In Genesis 41, Pharaoh’s dreams of the withered grain heads eating the full grain heads and the skinny cattle eating the fat ones were given to him so that he could prepare and thereby help his nation avoid starvation. The dreams themselves were prophetically about what was going to happen, but when Joseph gave the interpretation, he shifted into the gift of the word of wisdom, thereby giving Pharaoh direction on how to prepare for the future events he had been shown.
God will work like that with us too, giving us part of what we need to know in a dream, and then following up by speaking to us further through other means during our waking hours.
God came to Abimelech, a Philistine king, in a dream, and carried on an entire conversation with him. In it, He gave Abimelech information which he had not previously been aware of, specific direction about how to respond to that information, and then warned him of the consequences of not obeying that direction (Genesis 20:1-7). Unlike Pharaoh’s highly symbolic dream, Abimelech’s was not at all symbolic. It was direct and to the point, with no interpretation required.
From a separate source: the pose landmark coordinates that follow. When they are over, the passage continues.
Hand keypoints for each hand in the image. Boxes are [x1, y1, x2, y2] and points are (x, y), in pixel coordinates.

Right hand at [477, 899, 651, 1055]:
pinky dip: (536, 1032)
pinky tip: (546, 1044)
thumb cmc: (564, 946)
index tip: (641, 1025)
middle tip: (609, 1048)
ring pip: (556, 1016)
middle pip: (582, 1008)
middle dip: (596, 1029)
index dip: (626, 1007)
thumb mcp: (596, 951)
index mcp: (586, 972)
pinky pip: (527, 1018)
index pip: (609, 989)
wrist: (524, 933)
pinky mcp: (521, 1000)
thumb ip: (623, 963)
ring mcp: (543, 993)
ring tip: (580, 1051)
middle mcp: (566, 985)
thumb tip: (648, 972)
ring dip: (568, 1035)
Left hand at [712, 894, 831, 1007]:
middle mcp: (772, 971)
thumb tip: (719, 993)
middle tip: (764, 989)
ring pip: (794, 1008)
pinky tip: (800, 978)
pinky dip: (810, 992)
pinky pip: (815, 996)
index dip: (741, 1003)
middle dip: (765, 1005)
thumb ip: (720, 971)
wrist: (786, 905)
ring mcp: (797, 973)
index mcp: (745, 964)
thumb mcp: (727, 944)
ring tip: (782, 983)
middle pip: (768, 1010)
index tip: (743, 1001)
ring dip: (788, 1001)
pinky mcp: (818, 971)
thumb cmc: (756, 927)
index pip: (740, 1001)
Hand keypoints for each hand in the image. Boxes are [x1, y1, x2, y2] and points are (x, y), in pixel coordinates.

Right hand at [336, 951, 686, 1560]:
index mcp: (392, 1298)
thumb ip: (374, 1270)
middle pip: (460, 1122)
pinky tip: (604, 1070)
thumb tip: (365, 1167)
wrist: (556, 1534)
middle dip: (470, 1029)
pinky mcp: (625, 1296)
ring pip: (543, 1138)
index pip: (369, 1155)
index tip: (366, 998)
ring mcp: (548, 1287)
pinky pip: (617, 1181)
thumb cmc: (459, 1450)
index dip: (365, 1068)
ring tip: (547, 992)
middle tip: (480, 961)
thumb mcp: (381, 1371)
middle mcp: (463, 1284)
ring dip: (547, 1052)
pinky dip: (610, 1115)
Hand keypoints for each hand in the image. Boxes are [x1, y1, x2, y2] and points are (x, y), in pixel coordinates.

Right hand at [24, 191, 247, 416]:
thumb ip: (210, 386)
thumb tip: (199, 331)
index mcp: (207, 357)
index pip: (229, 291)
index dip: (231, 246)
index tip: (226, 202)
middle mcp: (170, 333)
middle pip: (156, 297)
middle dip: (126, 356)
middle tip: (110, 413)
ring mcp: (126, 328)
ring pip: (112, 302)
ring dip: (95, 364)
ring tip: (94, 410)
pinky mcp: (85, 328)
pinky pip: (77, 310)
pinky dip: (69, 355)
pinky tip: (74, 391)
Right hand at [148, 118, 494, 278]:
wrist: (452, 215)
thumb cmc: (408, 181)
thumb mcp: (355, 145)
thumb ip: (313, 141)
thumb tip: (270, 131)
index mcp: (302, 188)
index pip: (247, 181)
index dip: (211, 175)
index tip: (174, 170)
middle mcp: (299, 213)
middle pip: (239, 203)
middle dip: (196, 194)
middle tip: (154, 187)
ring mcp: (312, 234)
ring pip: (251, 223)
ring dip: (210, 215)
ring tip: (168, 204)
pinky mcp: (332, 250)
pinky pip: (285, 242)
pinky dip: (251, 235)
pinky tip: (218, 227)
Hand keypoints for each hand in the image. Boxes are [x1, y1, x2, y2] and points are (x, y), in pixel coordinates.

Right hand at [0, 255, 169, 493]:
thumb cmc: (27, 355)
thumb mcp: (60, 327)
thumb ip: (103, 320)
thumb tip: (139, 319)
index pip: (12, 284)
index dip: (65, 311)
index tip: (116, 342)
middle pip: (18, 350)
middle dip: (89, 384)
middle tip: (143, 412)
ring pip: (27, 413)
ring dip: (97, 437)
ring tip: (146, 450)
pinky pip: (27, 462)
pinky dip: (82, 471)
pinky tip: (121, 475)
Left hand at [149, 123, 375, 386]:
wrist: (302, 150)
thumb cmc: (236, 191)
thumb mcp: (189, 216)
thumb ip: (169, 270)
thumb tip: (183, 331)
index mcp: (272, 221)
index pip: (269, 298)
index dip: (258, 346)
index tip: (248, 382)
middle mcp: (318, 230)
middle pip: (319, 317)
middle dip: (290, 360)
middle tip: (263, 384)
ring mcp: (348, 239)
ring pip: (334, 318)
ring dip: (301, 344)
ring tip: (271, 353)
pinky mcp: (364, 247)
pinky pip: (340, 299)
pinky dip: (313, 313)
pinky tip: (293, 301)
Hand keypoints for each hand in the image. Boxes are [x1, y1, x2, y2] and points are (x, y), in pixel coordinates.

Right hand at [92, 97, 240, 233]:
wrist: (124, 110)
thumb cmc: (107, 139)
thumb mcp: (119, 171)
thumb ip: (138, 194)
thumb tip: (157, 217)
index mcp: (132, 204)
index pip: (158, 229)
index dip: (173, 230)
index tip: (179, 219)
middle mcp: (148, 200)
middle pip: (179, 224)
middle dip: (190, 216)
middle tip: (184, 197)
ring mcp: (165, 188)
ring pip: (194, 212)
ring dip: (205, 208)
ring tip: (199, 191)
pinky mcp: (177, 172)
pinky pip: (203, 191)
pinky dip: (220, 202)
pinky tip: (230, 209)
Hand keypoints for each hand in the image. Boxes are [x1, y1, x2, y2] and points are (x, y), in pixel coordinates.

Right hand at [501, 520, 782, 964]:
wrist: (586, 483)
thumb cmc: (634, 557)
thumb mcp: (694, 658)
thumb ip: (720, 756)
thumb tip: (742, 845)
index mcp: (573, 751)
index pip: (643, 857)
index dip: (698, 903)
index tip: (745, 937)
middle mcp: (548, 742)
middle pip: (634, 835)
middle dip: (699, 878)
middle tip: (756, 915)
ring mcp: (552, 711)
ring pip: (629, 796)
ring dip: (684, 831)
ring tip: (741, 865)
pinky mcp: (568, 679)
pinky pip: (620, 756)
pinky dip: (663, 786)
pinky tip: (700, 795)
God spoke to Nebuchadnezzar about future events coming upon the earth, right down to the last days, through his dream of the statue made of various metals (Daniel 2). There were several purposes for this dream. Just as was the case with Joseph and Pharaoh’s dream, Nebuchadnezzar’s dream enabled God to position Daniel in a place of great influence, through Daniel’s interpretation. The dream was not just for Daniel and Nebuchadnezzar’s benefit. It was recorded in Scripture to provide an important piece of end-time revelation for all people, down to the present. A third possible purpose for the dream was to test Nebuchadnezzar’s heart. He seems to have failed the test, for shortly after receiving the dream, he built a statue (Daniel 3), which many scholars believe was identical to what he saw in the dream — except that he made it all of gold, which, in the dream, was the part of the statue representing Nebuchadnezzar’s empire. In essence, he may have been rebelliously responding, “My kingdom will last forever, no matter what the dream said.”
God also warned Nebuchadnezzar through a second dream and its interpretation to repent of his pride, and He showed him how he would be chastised if he did not (Daniel 4). Nebuchadnezzar didn’t listen, and had to endure the consequences. But he later remembered the dream, repented, was restored to his kingdom, and gave glory to God. The dream allowed him to see God’s hand upon his life, although it was in retrospect.
These stories and others like them reveal that God not only speaks to believers in dreams, but also nonbelievers. We see that God, in His great love for mankind, cares about those who do not yet know Him. He wants to help them fulfill their life-purposes, aid them in protecting and caring for those they influence, use them to further His overall plan, and also lead them into a knowledge of Himself.
As each of us learns to interpret our own dreams, we will eventually become skilled enough in dream interpretation to assist others in interpreting theirs. Dream interpretation can be an evangelistic tool to help reach the nonbelievers in our lives. Dreams seem to interest everyone, and many people like to tell theirs to their friends, family, and coworkers. Look for opportunities to use these conversations to let people know that God loves them and cares about the details of their lives.